Best belongs to a group of about 160 board-certified/board-prepared Emergency Medicine physicians and mid-level providers who are contracted to work in Hampton Roads emergency rooms at area hospitals.

"Now we are seeing normal, everyday people coming to ERs and the worst numbers we have seen in Hampton Roads since the beginning of the pandemic," said Best.

She says emergency rooms across the region are jam-packed and full with COVID-19 cases plus patients coming in with regular ailments.

"Initially with the shutdown no one was coming in to ERs," Best said.

EPT have been treating patients for 50 years this year, and they see around 360,000 people a year in area emergency rooms, and that number is rising. She says those coming into the ER with COVID-19 symptoms are trending younger.

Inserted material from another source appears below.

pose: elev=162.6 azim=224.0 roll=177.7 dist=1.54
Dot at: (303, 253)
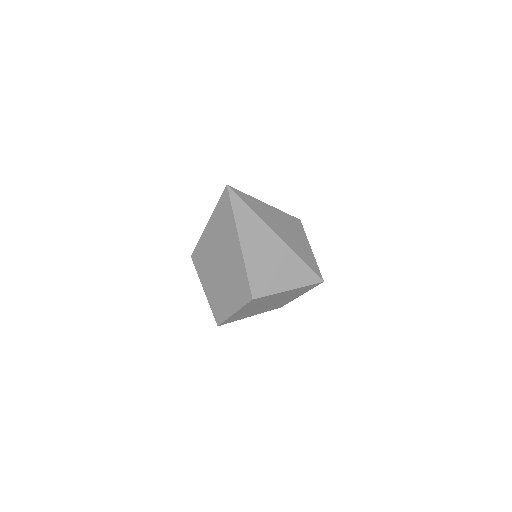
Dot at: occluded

"The first wave in Hampton Roads was what you would expect older nursing home patients and now it is the 20 to 40 age group out living their lives and not vaccinated, not wearing masks not distancing, just trying to have a great summer," said Best.

Currently there are 281 COVID-19 patients across the Commonwealth that Best says the majority present with a common theme.

"99 percent are unvaccinated," said Best.

Her advice, mask up and stay distant, because the Delta variant is proving to be highly contagious, whether you've gotten the shot or not. She says what the ER doctors are seeing now is similar to the peaks this past winter.

"We are on track to see even more than that what we would have considered the height of the pandemic," said Best.